Tuesday, February 24, 2015

24 February 2015


Moses is quick and clear in disabusing the people of any notion that the years in the wilderness have been the reason for the Lord giving them the land.  They have accumulated no merit in their time there.  They are getting the land for two reasons, the wickedness of the nations who currently possess the land and because the Lord had made a promise to the fathers of the nation, Abraham, Isaac and Jacob to do this very thing.  It is a mistake that is certainly tempting to make, to believe you have paid the price and now deserve something good to happen because you have persevered.  Moses reminds them who they are and what they have done, they are a stiff-necked people who have failed time and again.  The man had some tough times leading them all these years, it is no surprise that he hasn’t forgotten all the pain they have caused him and the Lord.  We don’t deserve anything good in this life or the next, it is all about grace, unmerited favor.

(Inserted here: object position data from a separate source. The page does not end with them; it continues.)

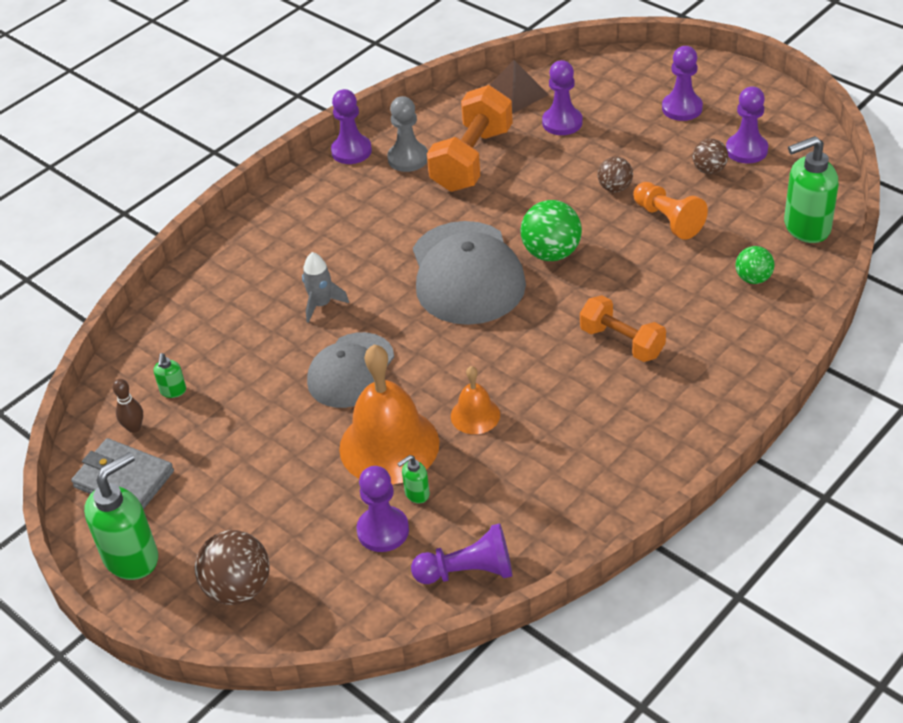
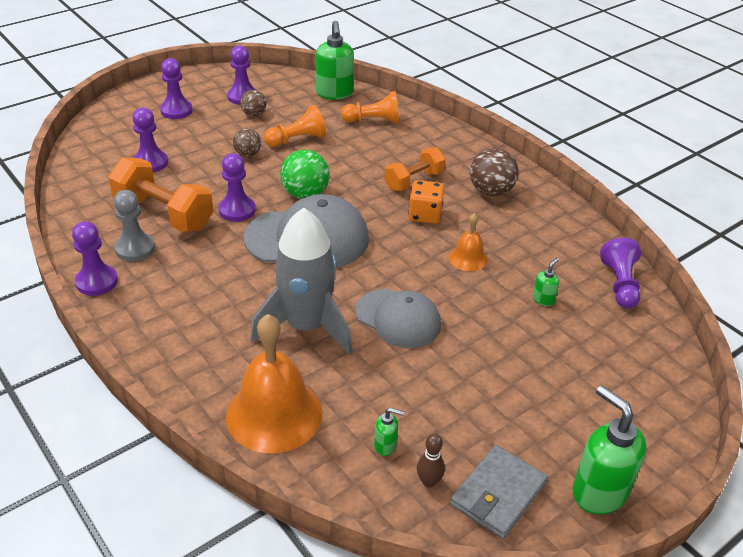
camera: 85 degrees left, 5 degrees down
(238, 588) = (635, 416): brown ball -> brown ball (491, 191)
(321, 304) = (306, 327): grey rocket -> grey rocket, size x2.21
(383, 530) = (578, 322): purple pawn -> purple pawn (237, 210)
(389, 445) = (490, 307): orange bell -> orange bell (274, 414)
(416, 494) = (543, 299): green soap dispenser -> green soap dispenser turned 120 degrees counterclockwise
(515, 93) = (92, 178): brown pyramid -> none
(550, 364) = (425, 215): none -> orange dice
(753, 278) = (373, 121): green ball -> orange pawn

We need this lesson to remind us that Jesus wasn’t the milquetoast man of peace and teaching many have in mind.  He took a whip of cords to drive out the moneychangers and sellers of sacrificial animals, poured out the coins of the moneychangers and turned over their tables.  It was a scene to say the least as he drove out not only the men but also the sheep and oxen from the courts of the temple.  Jesus was an angry man with a whip, it would have been a melee when He did this.  The leaders ask, “What sign do you show us for doing these things?”  Why do they ask such a question?  They have allowed this to occur, in direct contravention of the words of the prophets who have scored the nation for centuries regarding this very thing, worship with the wrong motives.  They believe themselves to be righteous although they countenance great injustice right in the temple courts.  Though they do not understand Jesus (no one did at the time), the sign he offers is resurrection.

The contrast between Moses and Jesus is the contrast between a servant in the house and the son and heir of the house.  Moses was chosen by God for the task of leading the people out of Egypt and leading them in the wilderness, holding the people together, for forty years.  His job was an incredibly difficult job under trying circumstances, to say the least.  The young Moses who killed the slavemaster in the desert wasn’t prepared for such a job, it required him to question himself in a way he never had, to lead his father-in-law’s sheep in the wilderness forty years first.  He had to come to grips with himself.  He knew his story of being saved by Pharaoh’s daughter, of growing up as a son in Pharaoh’s house, and believed he was someone special and he was right but for the wrong reasons.  That part of his life mattered but it didn’t complete his preparation for the role.  Jesus knew His role before creation even and His glory, unlike Moses’, never faded.  He is different in kind.  This life, for us, is preparation for the next.  We should be practicing and setting our hearts on Him now.